Like most animated films Totoro's defies the predictable logic and physics of reality, but animation impressario Hayao Miyazaki also escapes the bipolar rhythms that automate Pixar and Disney's finest stories.
If you prefer your animated tales populated by heroes (toy cowboys, trash compactors, septuagenarian widowers) who adulate their damsels as they save the day, you'll be disappointed by the lack of yahoos. If you prefer your fairy tales (a pun on male fantasy)'s dowager princesses besieged by witches, dragons and aristotelean story arcs who inadvertently transform damsels into housewives, brace yourself to succumb to ennui.
It opens with a doting, bookish father transplanting himself and his two adorable children, roly-poly Mei (the curious, courageous toddler) and svelte Satsuki (the conscientious and dutiful eldest), to a verdant farming village. A move ostensibly to bring them nearer to their endearing mother, who is bedridden in a neighboring hospice gracefully enduring an unnamed malady.
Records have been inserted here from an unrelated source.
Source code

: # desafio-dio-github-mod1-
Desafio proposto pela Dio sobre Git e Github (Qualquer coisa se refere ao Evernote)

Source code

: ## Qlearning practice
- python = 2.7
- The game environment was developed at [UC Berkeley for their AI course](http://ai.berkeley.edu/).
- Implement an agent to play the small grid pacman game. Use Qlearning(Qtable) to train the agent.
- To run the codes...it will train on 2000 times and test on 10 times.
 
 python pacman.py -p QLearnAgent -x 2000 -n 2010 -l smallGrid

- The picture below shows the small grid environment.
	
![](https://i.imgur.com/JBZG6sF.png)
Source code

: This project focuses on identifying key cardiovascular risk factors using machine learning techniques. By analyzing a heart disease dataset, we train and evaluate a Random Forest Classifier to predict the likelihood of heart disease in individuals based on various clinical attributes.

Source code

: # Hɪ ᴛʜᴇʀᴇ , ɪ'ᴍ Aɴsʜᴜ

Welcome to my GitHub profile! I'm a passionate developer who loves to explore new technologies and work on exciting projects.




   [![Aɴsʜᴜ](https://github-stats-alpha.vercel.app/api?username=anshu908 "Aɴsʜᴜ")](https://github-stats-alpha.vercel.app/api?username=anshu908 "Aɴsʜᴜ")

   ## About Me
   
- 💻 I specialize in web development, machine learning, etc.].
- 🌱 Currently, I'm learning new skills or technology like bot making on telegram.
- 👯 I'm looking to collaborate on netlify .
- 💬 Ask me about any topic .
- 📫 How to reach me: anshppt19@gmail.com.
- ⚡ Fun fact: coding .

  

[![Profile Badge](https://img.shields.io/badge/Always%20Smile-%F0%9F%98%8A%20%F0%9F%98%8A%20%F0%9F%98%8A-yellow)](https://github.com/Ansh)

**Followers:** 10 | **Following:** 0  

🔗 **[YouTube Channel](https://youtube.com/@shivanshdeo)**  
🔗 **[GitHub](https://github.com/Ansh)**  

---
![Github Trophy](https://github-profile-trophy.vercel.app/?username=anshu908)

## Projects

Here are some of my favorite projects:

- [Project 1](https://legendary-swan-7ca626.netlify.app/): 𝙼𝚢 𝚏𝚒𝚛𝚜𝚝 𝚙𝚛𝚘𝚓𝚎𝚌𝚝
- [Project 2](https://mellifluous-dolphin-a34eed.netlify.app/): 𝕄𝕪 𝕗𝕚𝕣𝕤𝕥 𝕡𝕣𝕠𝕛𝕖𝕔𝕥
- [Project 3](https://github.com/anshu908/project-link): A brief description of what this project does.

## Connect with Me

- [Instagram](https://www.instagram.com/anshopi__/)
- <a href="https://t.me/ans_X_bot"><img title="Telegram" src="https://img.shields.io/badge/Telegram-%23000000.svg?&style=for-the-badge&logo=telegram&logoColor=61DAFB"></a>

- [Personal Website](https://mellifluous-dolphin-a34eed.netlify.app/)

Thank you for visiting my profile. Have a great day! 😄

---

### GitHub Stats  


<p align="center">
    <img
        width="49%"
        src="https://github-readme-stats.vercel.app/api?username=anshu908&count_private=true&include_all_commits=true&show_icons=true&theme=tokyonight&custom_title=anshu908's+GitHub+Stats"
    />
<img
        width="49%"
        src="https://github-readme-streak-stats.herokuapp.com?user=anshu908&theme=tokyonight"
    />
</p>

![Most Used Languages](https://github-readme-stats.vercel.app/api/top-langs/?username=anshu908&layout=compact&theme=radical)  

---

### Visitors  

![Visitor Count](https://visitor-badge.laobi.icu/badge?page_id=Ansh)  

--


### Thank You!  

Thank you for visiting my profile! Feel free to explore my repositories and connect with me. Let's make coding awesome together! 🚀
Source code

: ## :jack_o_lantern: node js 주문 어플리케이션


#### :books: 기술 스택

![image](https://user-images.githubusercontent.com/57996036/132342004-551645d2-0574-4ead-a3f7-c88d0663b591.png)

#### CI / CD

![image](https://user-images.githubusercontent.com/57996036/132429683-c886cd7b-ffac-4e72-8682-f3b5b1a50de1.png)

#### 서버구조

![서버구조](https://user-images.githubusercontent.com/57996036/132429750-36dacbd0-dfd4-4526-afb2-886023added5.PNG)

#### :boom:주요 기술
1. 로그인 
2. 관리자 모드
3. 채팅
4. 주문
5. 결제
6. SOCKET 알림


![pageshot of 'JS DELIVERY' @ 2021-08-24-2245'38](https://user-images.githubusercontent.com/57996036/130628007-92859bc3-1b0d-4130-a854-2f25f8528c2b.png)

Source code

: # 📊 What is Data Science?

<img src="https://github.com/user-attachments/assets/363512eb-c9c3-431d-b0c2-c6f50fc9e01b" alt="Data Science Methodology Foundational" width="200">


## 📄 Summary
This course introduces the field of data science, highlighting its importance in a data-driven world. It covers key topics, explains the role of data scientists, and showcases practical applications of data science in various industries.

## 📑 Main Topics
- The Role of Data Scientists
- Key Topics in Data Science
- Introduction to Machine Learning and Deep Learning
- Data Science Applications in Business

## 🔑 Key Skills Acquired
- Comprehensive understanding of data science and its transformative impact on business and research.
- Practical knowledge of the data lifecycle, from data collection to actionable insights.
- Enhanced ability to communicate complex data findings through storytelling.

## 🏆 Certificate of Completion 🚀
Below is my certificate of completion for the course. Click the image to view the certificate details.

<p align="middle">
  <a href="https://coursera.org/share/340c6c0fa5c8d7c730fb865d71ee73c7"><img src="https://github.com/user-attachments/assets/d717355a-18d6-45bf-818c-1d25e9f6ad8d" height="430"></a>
Even when he is preoccupied with work, the father is attuned to the sensitivities of his girls as well as the natural order of things, including the metaphysical. There are no slapstick misunderstandings here.
Through the providence of infantile curiosity, Mei stumbles upon Totoro and his kindred cohorts who are presumed to be wood spirits, which is to say they nap, avoid adults, and conjure illusions (e.g. invisibility, flight, hail cat buses). They speak the language of animals: meanings and intentions are grasped without exposition-- wonder of wonders.
As magical beings, their incantatory dancing spurs the overnight growth of saplings into hundred year old trees and by mounting a whirling top, as if it were a broomstick, they soar on the currents of midsummer nights. But the real magic is conjured by simple, everyday gestures. Twice an ordinary umbrella becomes the catalyst for transforming a coy encounter into an enriched fellowship. To ward off spooks in their new home, father summons the most effective magic of all: laughter.
Through the course of things a plot does emerge. Mei gets lost attempting a headstrong trek to visit her mother, who's condition may have taken a turn for the worse. Alluding to Cinderella, her shoe is found by a villager, but she is not. It is a quietly mortifying discovery.
In a preamble on the DVD release Pixar honcho John Lassetar pays homage to Totoro, Miyazaki and Studio Ghibli. One wishes he would use his influence to adopt more of their convention-defying conventions, especially pertaining to heroines.